How Does Kinetic Friction Affect Block Acceleration?

[chocolatelover]

Homework Statement

A 425 g block is at rest on a horizontal surface. The coefficient of static friction between the block and the surface is .770, and the coefficient of kinetic friction is .220. A force of magnitude P pushes the block forward and downward. Assume the force is aplied at an angle of 40°

a. Assuming P is large enought to made the block move, find the acceleration of the block as a function of P (Use P as necessary and round numbers to the third decimal place)

b. If P=11.13 N and then P=22.26, find the accelerations and the frictional forces exerted on the block

c. What is the minimum acceleration for the block when P is a minimum and motion is just ready to begin?

Homework Equations

The Attempt at a Solution

a. ΣFx=Pcosθ -f=ma
ΣFxy=N-mg-Psinθ=0

f=μN

Pcosθ-μΝ=ma

Pcosθ-μ(mg+sinθ)=ma

(cosθ/m)P-mg+(μsinθ/m)P

-mg+μsinθ/m +(cosθ/m)P=a

(-425g)(9.8m/s^2)+(.220sin40/425g)+(cos40/424)P=a

a=4165.001+.001P

b. P=11.13

a=4165.001+.001(11.13N)
4165.012

f=μΝ
N=(4165.012)(11.13)+425g(9.8m/s^2)

c. For part c. I was thinking about using Calculus to minimize the equation, would that work?
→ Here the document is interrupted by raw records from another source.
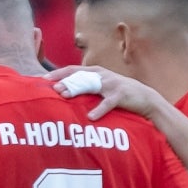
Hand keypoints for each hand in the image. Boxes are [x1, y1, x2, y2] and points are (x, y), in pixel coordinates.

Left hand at [45, 65, 166, 121]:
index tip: (42, 79)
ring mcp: (111, 84)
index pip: (72, 70)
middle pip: (79, 75)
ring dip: (76, 89)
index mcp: (94, 72)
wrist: (144, 98)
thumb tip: (62, 92)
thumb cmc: (117, 94)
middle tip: (51, 88)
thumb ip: (84, 87)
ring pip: (90, 85)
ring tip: (64, 95)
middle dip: (64, 80)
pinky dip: (99, 110)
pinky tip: (91, 117)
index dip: (57, 73)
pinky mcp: (120, 95)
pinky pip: (108, 103)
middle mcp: (101, 75)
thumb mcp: (99, 88)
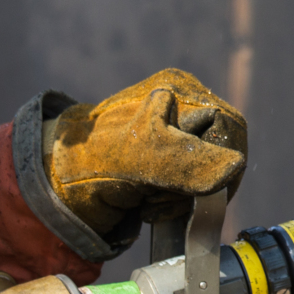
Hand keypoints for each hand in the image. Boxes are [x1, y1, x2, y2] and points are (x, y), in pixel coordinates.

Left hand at [46, 68, 246, 244]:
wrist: (59, 183)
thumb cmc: (92, 162)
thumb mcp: (141, 159)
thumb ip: (186, 161)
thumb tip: (234, 165)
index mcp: (178, 90)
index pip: (227, 126)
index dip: (221, 162)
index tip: (202, 191)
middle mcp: (182, 105)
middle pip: (222, 150)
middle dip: (198, 184)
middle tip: (161, 198)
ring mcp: (177, 133)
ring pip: (211, 172)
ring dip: (185, 197)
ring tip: (149, 201)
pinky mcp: (172, 161)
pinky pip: (195, 185)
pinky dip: (176, 203)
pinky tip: (149, 204)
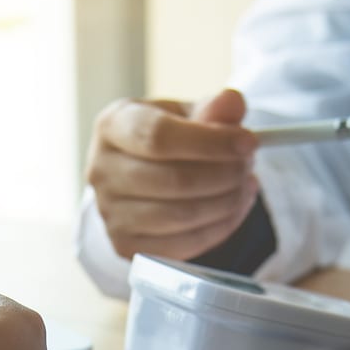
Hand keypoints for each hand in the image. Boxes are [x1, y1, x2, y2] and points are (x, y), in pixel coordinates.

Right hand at [86, 88, 259, 260]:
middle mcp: (101, 171)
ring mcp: (110, 213)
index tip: (248, 142)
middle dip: (225, 174)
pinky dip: (219, 228)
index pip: (158, 137)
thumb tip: (232, 103)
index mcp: (112, 126)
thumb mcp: (188, 114)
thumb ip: (212, 108)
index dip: (210, 142)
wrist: (139, 174)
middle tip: (249, 165)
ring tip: (245, 185)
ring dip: (227, 202)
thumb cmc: (167, 138)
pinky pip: (183, 244)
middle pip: (173, 180)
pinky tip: (233, 208)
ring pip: (181, 215)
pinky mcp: (126, 246)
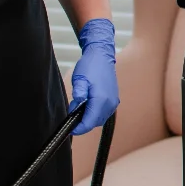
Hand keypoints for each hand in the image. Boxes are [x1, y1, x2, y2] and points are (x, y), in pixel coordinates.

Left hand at [69, 18, 119, 135]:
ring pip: (100, 119)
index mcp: (101, 99)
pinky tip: (87, 104)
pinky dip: (95, 113)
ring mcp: (113, 102)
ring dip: (89, 117)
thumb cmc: (91, 65)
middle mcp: (110, 103)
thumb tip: (76, 107)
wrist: (102, 56)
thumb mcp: (80, 78)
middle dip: (83, 121)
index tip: (70, 129)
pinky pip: (104, 113)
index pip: (90, 122)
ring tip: (79, 106)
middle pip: (95, 122)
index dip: (79, 128)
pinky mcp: (114, 100)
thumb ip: (79, 93)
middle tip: (72, 110)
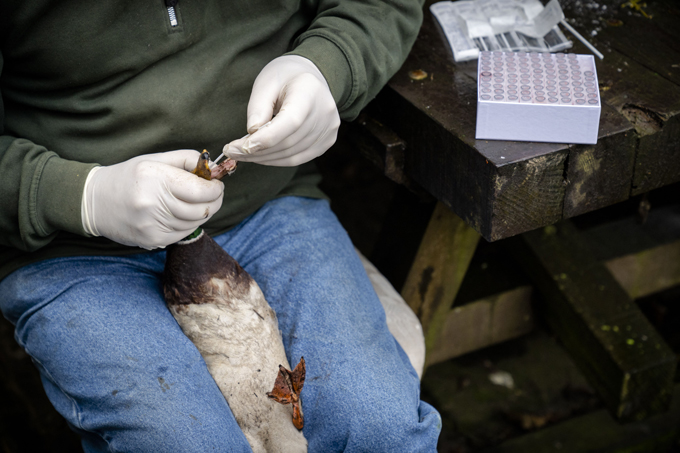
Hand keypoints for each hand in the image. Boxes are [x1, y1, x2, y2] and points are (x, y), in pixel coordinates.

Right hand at [81, 150, 223, 249]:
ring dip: (201, 213)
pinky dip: (187, 224)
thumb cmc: (129, 176)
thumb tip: (215, 167)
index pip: (202, 191)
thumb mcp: (155, 159)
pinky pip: (183, 233)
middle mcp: (154, 203)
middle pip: (203, 209)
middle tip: (212, 194)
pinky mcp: (152, 240)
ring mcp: (153, 225)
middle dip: (214, 201)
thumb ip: (187, 160)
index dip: (216, 189)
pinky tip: (178, 214)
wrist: (94, 202)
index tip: (217, 184)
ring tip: (192, 202)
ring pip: (196, 223)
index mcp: (156, 178)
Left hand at [224, 55, 339, 166]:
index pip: (290, 122)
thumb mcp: (266, 82)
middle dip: (257, 151)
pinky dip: (276, 160)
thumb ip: (258, 107)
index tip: (240, 147)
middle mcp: (324, 114)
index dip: (266, 138)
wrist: (311, 77)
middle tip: (231, 152)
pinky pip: (298, 158)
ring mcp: (328, 130)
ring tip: (242, 154)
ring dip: (263, 159)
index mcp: (310, 92)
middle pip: (288, 142)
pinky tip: (260, 155)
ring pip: (291, 155)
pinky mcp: (327, 142)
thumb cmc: (286, 77)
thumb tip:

Could someone please tell me if this is correct so far and if it isn't could you please show me what to do?

Thank you very much

 

[chocolatelover]

Could someone please tell me if this looks correct?

a.
μs=.770
μk=.220

ΣFx=max

ΣFx=Pcos40-f
f=μkN
may=0
0=Σfy=N-mg-Py
=N-mg-Psin40
=Pcos40-[.220(mg+Psin40)]
ΣFx=max
Pcos40-.220(mg+psin40)=max
pcos40/.425kg-.220(.425(9.8)+psin40)/.425=ax
1.47p-2.155=ax

b.P=11.13N
1.47(11.13N)-2.155=ax
ax=14.206m/s^2

f=μkN

=.220(9.8m/s^2)
f=2.156

c. I would then do the same thing for part c, right?

Thank you very much

 

[Moetasim]

for your help.


I would say that your approach to solving the problem is correct. You have correctly applied the equations for Newton's second law and the forces acting on the block. Your calculations for part a and b are also correct.

For part c, using calculus to minimize the equation is a valid approach. You can also use the fact that at the point where the block is just about to move, the net force acting on it is zero. This means that the force applied (P) is equal to the maximum static friction force (μN). So you can set P equal to μN and solve for the minimum acceleration.

Overall, your solution is well-thought-out and correct. Great job!